Optimizely, which enables businesses to test different versions of their digital channels, has today opened an Australian office to grow its local customer base.

Previously Optimizely’s Australian customers, including Atlassian, Optus, AGL Energy, Chemist Warehouse and Fox Sports, were serviced by a team based in the company’s San Francisco headquarters.

Managing Director of Australia and New Zealand, Dan Ross, told Which-50 the company “reached a point of critical mass” in Australia. Its product usage in Australia grew 257 per cent year-on-year and, in June 28 million online impressions were served up through Optimizely’s platform locally.

The opening of the Sydney office, the company’s fifth location outside the US, also marks Optimizely’s expansion into APAC.

Optimizely is hiring a full go-to-market team with roles in Sydney and Melbourne. Ross said the company wants to promote the ‘test and learn’ cultures found at internet giants such as Google, Facebook, Amazon and Netflix.

“The companies that do this well, it’s embedded in their DNA,” he said.

Ross said the company has experienced what it calls ‘the Amazon effect’ — a sharp lift in the number of experiments being conducted by local retailers to strengthen their position ahead of Amazon’s arrival.

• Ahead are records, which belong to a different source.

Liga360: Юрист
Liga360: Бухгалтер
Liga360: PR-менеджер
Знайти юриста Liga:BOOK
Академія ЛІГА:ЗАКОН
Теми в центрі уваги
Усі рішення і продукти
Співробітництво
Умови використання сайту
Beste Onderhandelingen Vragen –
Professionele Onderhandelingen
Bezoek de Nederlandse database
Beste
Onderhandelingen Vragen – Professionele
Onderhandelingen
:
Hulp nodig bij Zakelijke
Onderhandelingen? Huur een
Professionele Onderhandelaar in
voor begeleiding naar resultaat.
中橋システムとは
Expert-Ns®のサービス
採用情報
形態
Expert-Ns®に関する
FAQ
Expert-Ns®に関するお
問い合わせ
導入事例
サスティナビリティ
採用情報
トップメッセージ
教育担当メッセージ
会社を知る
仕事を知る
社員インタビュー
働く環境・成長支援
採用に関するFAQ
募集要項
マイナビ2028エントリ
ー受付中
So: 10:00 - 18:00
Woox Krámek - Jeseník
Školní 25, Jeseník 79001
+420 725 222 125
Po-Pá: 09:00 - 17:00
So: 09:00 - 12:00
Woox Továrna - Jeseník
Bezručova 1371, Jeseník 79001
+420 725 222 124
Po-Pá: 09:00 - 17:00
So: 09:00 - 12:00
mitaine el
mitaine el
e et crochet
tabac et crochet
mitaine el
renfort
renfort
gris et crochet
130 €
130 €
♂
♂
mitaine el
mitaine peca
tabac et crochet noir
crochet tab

“Given the complexity of customer journeys today, no person, no opinion and no amount of experience can create the best possible customer experience,” Ross said. “The only way you can figure out what is the best experience is by testing and by experimentation.”

“Nothing is sacred — everything can be improved.”

The product goes beyond A/B testing. Ross said globally the highest likelihood of success is when businesses have four to six variations of a digital customer journey they are testing.

According to Ross, the sophistication of an experiment isn’t determined by the number of variants but rather how the audience is segmented based on attributes such as age or gender.

Success of an experiment is determined by different business measures. For example a retailer might measure conversion rates or a decrease in cart abandonment while a media company might be more concerned with pageviews or time spent on site.

“We’ve found some really cool differences where customers will test something and it will increase their average order value but maybe decrease the number of orders,” Ross said.

“So then they have to make the business decision do we want more high level customers and fewer customers overall or, would we rather have a higher volume of low value customers?”